I have several small models all in the same GPUs (used by nn.DataParallel) and I am training them in two ways:

  • Forward one model and backward the loss:
output = models[0](x)
loss = mse_loss(output, target)
optimizer[0].zero_grad()
tic = time.time()
loss.backward()
print(time.time()-tic)
optimizer[0].step()
  • Forward one model, forward other models with torch.no_grad(), and backward the loss:
output = models[0](x)
with torch.no_grad():
    tmp_output = [models[i](x) for i in range(100)] 
loss = mse_loss(output, target)
tic = time.time()
loss.backward()
print(time.time()-tic)
optimizer[0].step()

Considering that the loss function is independent of the tmp_output, I believe that the execution time of the “loss.backward()” should be the same for both, however, the second one is significantly slower.

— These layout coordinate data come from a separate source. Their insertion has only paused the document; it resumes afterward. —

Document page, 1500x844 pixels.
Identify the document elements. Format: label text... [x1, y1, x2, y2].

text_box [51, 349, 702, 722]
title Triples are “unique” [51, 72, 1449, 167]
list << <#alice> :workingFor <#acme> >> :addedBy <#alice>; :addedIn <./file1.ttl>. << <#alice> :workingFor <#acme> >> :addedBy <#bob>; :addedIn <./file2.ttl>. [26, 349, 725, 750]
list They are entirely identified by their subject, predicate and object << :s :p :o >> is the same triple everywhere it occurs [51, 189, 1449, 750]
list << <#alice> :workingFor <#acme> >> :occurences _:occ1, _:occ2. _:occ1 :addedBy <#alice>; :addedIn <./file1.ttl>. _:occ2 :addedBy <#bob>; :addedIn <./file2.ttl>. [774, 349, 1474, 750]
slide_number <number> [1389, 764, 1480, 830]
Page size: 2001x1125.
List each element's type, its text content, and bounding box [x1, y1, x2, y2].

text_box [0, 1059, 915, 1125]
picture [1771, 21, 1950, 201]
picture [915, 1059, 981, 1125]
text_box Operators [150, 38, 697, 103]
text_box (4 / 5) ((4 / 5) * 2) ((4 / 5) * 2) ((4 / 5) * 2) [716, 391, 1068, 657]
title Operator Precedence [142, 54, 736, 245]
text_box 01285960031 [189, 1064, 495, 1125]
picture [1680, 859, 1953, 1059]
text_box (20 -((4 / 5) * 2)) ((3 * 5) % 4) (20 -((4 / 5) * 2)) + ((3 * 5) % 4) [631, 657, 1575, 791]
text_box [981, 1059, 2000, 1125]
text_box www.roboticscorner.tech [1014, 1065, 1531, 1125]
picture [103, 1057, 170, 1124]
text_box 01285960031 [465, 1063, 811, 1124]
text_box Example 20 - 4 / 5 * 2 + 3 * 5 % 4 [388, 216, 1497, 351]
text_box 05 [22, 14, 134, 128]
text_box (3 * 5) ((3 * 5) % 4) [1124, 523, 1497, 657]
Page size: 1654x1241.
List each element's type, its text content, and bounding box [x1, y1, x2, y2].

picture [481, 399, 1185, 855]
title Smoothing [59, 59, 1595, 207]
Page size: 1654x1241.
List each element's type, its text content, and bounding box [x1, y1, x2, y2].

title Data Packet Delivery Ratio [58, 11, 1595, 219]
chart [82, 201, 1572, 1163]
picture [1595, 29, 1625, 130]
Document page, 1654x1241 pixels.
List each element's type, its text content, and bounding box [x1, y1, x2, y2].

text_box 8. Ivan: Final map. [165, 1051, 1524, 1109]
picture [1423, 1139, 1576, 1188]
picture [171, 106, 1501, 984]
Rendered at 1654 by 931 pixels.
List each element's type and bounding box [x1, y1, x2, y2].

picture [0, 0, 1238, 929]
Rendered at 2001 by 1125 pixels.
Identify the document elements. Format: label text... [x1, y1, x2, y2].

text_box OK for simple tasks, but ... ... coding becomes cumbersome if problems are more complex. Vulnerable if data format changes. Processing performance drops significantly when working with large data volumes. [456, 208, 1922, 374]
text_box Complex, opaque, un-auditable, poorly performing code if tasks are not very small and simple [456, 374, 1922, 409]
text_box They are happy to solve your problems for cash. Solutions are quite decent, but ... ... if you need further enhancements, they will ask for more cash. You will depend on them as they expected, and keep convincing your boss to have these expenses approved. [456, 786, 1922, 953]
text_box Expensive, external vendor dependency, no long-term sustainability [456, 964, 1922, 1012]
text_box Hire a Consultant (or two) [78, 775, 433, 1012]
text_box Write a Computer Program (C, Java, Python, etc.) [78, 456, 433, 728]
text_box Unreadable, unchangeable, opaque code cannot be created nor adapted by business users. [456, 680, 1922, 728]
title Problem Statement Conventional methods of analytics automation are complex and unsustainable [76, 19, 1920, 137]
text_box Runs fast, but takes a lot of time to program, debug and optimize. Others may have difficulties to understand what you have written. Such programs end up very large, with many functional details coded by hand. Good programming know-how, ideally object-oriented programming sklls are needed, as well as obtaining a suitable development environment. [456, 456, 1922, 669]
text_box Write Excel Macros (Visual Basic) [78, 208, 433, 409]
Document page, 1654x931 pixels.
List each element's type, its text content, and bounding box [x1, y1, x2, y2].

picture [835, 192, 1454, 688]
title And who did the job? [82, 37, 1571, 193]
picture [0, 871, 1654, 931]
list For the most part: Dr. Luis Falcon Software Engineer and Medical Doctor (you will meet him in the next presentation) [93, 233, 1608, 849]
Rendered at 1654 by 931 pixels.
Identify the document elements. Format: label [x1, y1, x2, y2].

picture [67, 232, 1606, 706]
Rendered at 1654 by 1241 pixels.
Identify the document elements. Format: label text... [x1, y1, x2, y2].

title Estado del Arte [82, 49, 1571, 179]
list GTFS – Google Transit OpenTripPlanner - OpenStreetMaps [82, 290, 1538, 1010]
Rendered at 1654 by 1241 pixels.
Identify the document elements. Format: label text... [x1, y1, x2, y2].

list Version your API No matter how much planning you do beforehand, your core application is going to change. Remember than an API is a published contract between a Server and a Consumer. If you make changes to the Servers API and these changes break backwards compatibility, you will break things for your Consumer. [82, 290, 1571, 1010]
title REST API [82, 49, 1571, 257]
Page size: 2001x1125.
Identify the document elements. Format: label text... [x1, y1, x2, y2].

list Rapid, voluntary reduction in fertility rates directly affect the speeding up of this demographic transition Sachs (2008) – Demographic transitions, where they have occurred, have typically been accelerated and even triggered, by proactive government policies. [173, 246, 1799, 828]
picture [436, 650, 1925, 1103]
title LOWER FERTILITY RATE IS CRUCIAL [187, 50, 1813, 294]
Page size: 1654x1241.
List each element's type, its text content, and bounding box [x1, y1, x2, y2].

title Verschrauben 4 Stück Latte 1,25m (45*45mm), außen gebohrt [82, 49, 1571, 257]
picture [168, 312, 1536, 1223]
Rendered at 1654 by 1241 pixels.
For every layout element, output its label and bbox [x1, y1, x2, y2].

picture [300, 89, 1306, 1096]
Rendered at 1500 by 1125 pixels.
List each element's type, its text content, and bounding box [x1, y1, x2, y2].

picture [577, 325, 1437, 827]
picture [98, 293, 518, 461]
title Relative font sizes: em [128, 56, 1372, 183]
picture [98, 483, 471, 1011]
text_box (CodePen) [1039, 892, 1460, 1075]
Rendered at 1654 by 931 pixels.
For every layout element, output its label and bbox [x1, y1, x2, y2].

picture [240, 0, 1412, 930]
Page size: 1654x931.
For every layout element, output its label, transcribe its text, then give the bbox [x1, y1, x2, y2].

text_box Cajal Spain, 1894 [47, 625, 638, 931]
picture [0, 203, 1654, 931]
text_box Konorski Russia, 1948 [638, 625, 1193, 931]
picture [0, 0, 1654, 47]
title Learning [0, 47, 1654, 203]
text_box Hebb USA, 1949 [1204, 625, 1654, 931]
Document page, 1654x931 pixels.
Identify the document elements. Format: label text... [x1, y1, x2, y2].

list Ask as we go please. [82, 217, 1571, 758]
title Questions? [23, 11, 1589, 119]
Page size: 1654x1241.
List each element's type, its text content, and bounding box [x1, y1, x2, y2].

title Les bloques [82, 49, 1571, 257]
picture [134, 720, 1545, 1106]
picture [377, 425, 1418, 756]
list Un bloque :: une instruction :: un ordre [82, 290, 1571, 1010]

I was wondering if I am missing something in here? I have also checked the generated graphs using torchviz and the graphs of the loss functions are the same for both.

Hi, how did you measure the execution time of loss.backward()? You have done a considerable amount of computation in [models[i](x) for i in range(100)], which I guess is the source of longer execution time.

Thank you for your reply, Yes this part needs to be clear, I only consider the time for the line of loss.backward(). I will edit the post.

I tried a code on both CPU and a single GPU, yet the results were as expected. Both cases take the same amount of time. However, I should point that the difference you see might be due to the first-time allocation of tensors. Besides, your method for measuring execution time is not good. Try something like timeit. If the issue persists, please leave a detailed demo of your code(you can replace the model with a simple network and use arbitrary input and target), plus the output.